Faits et événements Les centres commerciaux praguois accueillent des marchés français
Les centres commerciaux de Prague offrent de plus en plus souvent leur espace pour accueillir, souvent le temps d’un week-end, de petits stands qui reconstituent des petits marchés. Cette semaine, c’est dans le centre commercial de Chodov, dans le sud de Prague, qui est un des centres commerciaux les plus fréquentés de la capitale, que sont venus s’installer quatre distributeurs de gastronomie française. Radio Prague est allée à leur rencontre.
C’est à Gaël Dandelot, qui propose des fromages que nous nous sommes
adressés en premier, pour lui demander si les clients sont au rendez-vous
en cette fin de matinée :
« Ca marche relativement bien. Pour l’instant c’est encore calme. En général, le vendredi, c’est plutôt bien. J’ai fait le marché hier déjà, c’était correct. Mais c’est plutôt intéressant pour moi. »
Est-ce que ça se produit souvent ce genre de marchés dans les centres commerciaux ?
« Assez souvent. Plusieurs centres commerciaux accueillent ce type de
marché, presque une fois par semaine, ou une fois toutes les deux
semaines. »
Ce sont toujours les mêmes exposants ?
« Il y a un certain nombre d’exposants qui tournent. Il doit y avoir une dizaine d’exposants, mais qui ne font pas forcément tous les marchés. Je ne fais pas tous les marchés. »
D’autres stands proposent aussi des fromages français. La concurrence est rude ou ça peut aller ?
« Il y a de la concurrence. Mais quand il y a de la concurrence, cela
veut dire que le produit a un intérêt. On fait donc avec, ça parait
normal qu’il y ait de la concurrence. »
D’autre part, vous vendez des fromages par Internet. On reparlera de votre entreprise, Fransyr, à l’occasion d’une prochaine émission. Mais est-ce un plus pour vous de venir ici ?
« Oui, c’est un plus parce que ça me permet de renouveler les stocks. C’est un des gros avantages, parce que je peux vendre plus de quantité, et donc écouler les stocks pour pouvoir les renouveler ensuite, et de façon à avoir toujours des produits qui restent frais. »
Concernant le succès du fromage français auprès des Tchèques, on a
l’impression que ça marche de plus en plus. Est-ce vraiment le cas ?
« Je pense qu’il y a un intérêt. Beaucoup de gens ont voyagé en France et ont eu l’occasion de gouter du fromage différend, surtout qu’en République tchèque, il n’y a pas grand-chose. On se rend compte que les gens commencent à connaître certains fromages. Ce sont surtout des fromages à pâte dure, mais il y a de plus en plus de gens qui connaissent et qui en recherchent. »

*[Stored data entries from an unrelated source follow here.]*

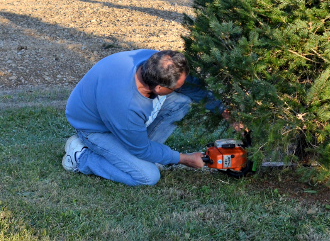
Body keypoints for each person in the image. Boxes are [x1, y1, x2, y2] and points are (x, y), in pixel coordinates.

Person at [62, 49, 225, 186]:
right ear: (159, 88)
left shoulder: (157, 62)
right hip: (94, 128)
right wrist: (184, 159)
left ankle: (133, 153)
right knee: (147, 175)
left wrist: (225, 112)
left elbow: (191, 86)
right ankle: (81, 155)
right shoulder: (127, 105)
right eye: (177, 87)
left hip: (116, 116)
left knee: (182, 102)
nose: (181, 88)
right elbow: (141, 149)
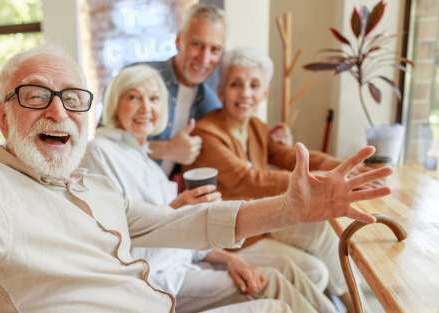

Autre produit typiquement français, les saucissons, vendus par un jeune
étudiant tchèque, qui travaille pour l’entreprise tchèque « Very good
sausages » :
« Ce sont des saucissons typiquement français. Nous avons environ quinze sortes, de sanglier, d’âne, de canard, aux noix, au fromage de chèvre ou au bleu. Ce genre de saucisses, faites de viande sèche, n’est pas traditionnel. Mais les gens goutent volontiers, achètent et reviennent. »
Parmi les stands se trouve celui de l’épicerie fine Jan Paukert. Cette
maison historique de la gastronomie tchèque, fondée en 1916 et
ré-ouverte après rénovation en octobre 2008, se met également aux
produits français. Sur le stand de ce marché, pas de chlebicky – ces
tartines de pain agrémentées de salades et de charcuteries présentées
de façon artistique – mais des fromages et des pâtés français, ou
presque :
« Nous vendons des fromages français, fermiers, faits à partir de lait
non pasteurisés et labellisés AOC. Et nous offrons aussi des pâtés que
nous faisons dans notre épicerie, à Prague. Nous proposons aussi de la
moutarde de Dijon, du foie gras du sud-ouest de la France. Le plus grand
succès, ce sont les pâtés faits selon les recettes françaises. Nous
utilisons les foies de volaille, la viande, sans stabilisateur ou
conservateur. Et aussi les fromages ont beaucoup de succès. On les achète
directement chez les fromagers et dans les affineries. Donc ils sont dans
de très bonnes conditions. »
Le prochain marché français se tiendra dans le centre de Novy Smichov à Andel, les 11 et 12 février prochain.